Comment la France opte pour la facturation électronique B2B et l’e-Reporting de la TVA ? (3ème partie)

B2B
Le mécanisme d’e-Reporting TVA

Dans notre précédent article nous avons vu que le choix d’une plate-forme centrale à l’Italienne soulevait de réelles questions sur le rôle de Chorus Pro pour l’instant limité au seul secteur public. Quelle que soit la décision prise concernant le futur de Chorus Pro, il semblerait bien que le portail du secteur public occupe une fonction centrale dans la transmission des données fiscales à la DGFiP. La plate-forme pourrait-elle se voir confier la mission d’effectuer ce e-Reporting ? Rappelons que l’e-Reporting est moins contraignant que le système clearance mis en place par certains pays comme l’Italie, le Mexique ou la Turquie qui ressemble à une une autorisation de facturer. Le e-Reporting est déjà appliqué par d’autres comme la Hongrie, la Corée du Sud, Taiwan ou la Grèce. Ce modèle peut aussi s’inscrire dans un modèle transactionnel temps réel « Continuous Transaction Control » (CTC) qui consiste à transmettre instantanément les éléments de facturation sous la forme d’un fichier de données. La problématique dépasse toutefois la simple transmission de données car certaines conditions doivent être remplies.
La question du contenu de ce fichier « tax report » et l’étendue des données transmises est un sujet crucial. Pour alléger les obligations et simplifier la vie des entreprises, les recommandations du Forum national de la Facturation Electronique (FNFE) portent sur la limitation du jeu de données susceptible d’être transmis et la suppression concomitante de certaines formalités déclaratives comme les déclarations d’échanges de biens ou de services (DEB / DES).
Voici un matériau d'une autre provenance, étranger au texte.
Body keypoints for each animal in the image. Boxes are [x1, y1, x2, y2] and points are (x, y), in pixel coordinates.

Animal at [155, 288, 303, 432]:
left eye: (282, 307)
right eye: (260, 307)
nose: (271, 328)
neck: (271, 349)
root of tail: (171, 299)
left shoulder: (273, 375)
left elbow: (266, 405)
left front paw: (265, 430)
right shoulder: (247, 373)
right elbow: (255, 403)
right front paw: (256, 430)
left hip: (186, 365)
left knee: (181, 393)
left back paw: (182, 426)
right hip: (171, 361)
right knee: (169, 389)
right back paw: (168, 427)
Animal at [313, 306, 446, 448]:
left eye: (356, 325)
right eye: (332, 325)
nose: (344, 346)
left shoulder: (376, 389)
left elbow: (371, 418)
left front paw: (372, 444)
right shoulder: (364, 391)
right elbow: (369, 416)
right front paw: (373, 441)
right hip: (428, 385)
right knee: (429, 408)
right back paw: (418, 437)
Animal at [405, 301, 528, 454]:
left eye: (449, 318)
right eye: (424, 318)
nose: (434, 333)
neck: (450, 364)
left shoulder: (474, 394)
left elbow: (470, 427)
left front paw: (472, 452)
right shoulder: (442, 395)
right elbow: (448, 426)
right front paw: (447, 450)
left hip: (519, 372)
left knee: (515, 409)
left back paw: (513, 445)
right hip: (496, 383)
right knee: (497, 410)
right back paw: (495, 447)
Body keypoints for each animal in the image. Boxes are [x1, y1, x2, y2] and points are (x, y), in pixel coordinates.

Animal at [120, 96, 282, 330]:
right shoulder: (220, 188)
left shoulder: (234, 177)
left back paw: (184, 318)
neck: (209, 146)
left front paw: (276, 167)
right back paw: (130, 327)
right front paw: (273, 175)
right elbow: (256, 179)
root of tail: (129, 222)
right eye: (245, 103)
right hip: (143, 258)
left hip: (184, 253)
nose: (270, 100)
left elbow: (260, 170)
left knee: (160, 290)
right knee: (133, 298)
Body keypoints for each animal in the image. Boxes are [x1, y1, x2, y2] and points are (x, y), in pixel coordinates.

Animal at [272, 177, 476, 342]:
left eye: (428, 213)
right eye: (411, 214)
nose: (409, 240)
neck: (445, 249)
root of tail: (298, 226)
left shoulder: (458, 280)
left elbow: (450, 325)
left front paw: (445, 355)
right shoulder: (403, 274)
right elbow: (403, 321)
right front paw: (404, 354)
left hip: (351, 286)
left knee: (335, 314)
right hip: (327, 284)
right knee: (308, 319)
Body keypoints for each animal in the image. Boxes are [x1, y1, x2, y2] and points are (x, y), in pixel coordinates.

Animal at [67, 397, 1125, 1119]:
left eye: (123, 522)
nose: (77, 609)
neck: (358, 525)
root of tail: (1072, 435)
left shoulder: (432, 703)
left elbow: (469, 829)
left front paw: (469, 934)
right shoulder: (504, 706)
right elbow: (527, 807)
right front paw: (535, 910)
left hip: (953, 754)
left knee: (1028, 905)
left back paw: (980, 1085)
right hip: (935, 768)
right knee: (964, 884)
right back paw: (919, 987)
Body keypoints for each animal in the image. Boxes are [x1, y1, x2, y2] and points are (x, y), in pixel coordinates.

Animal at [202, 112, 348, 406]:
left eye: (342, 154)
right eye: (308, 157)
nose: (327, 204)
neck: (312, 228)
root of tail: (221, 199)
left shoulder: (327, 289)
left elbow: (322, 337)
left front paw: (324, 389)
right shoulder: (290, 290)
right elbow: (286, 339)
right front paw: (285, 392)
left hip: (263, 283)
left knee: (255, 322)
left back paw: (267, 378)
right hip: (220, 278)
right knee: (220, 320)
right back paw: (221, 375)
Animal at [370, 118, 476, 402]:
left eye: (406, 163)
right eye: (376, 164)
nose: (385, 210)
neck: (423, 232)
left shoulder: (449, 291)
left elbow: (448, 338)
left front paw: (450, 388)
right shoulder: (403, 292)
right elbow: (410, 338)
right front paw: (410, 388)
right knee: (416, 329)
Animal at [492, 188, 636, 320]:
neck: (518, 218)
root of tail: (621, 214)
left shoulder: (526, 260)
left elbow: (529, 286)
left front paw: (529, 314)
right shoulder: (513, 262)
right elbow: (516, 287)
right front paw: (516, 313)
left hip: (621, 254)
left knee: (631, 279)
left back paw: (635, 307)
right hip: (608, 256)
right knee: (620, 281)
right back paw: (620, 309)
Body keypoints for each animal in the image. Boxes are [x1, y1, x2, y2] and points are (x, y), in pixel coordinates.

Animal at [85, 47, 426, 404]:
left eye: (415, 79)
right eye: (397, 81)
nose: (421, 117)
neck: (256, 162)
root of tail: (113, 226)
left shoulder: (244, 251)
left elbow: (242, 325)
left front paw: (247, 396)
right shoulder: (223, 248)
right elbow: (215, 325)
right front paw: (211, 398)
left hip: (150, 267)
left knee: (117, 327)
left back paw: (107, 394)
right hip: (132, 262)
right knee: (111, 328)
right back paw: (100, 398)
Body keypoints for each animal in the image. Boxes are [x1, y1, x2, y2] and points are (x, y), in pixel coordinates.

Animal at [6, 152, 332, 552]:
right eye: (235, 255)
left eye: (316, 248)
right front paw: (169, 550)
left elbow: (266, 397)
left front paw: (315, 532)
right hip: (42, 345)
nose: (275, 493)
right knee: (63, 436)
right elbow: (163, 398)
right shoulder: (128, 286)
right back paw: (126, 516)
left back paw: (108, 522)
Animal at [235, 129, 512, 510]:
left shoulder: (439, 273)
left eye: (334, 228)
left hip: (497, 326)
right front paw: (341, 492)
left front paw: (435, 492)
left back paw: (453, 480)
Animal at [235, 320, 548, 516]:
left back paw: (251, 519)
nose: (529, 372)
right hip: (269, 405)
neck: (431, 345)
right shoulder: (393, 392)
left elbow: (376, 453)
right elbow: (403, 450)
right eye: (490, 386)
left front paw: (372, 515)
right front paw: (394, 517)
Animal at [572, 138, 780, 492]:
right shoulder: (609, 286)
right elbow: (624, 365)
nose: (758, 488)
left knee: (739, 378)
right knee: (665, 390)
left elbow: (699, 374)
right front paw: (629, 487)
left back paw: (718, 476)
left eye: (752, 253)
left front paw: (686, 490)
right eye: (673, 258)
D’autres recommandations sur le mécanisme d’e-Reporting visent les conditions de transmission. Le FNFE insiste aussi sur la nécessité de limiter les formats de facturation, de séparer les flux de factures originales des flux de données de contrôle en limitant les données transmises au strict nécessaire et de faire en sorte que ce modèle de données soit conforme aux exigences de la norme européenne sur la facturation (EN16931).
Ce mécanisme devrait être assuré par certains prestataires de dématérialisation agréés et dont la tâche consisterait à extraire les données obligatoires du flux de facturation, aider l’entreprise à produire ces données, organiser ces flux et gérer aussi les échanges entre le vendeur et l’acheteur en traitant le retour des flux statuts de paiement. En effet, le point d’application de la taxe doit aussi tenir compte du fait que les exigences déclaratives ne peuvent être symétriquement appliquées sur la base des seules factures transmises, mais doivent aussi provenir de flux d’e-Reporting de chaque entreprise (une facture peut être rejetée, les dates de réception ou de paiement ne sont pas forcément les mêmes pour chaque assujetti (avec des échéances non symétriques). Pour la facturation d’un bien, le fait générateur est le plus souvent la livraison correspondant à l’intégralité du transfert de propriété ; pour un service, la constatation s’effectue au fil de la prestation matérialisée par le paiement partiel ou intégral. Certains cas de facturation métiers plus complexes devront aussi être analysés comme les débours, les agents, les notes de frais, la sous-traitance etc. Il y a donc là une complexité qui va bien au delà d’une simple formalité déclarative et qui ouvre un champ encore inexploré d’échanges entre les opérateurs économiques. Par exemple, le développement d’un flux de réponse à la facture pourrait s’avérer nécessaire (comme le profil INVOICE RESPONSE de PEPPOL) permettrait aussi d’améliorer la gestion de la trésorerie en offrant une meilleure visibilité sur les paiements.
L’obligation B2B pourrait déboucher finalement sur d’autres développements dans la lutte contre la fraude ou le partage de données. Par exemple, dans le système de clearance, chaque facture est identifiée par une empreinte technique (HASH) de telle sorte que la facture est authentifiée de façon univoque et dispose d’une traçabilité complète. On pourrait imaginer d’autre mécanismes de sécurisation dans la blockchain facilitant la lutte contre la fraude en créant une chaîne de facturation immuable au sein d’un registre partagé (DLT) entre plusieurs parties-prenantes facilitant la vérification de l’information et le contrôle de la piste d’audit fiable.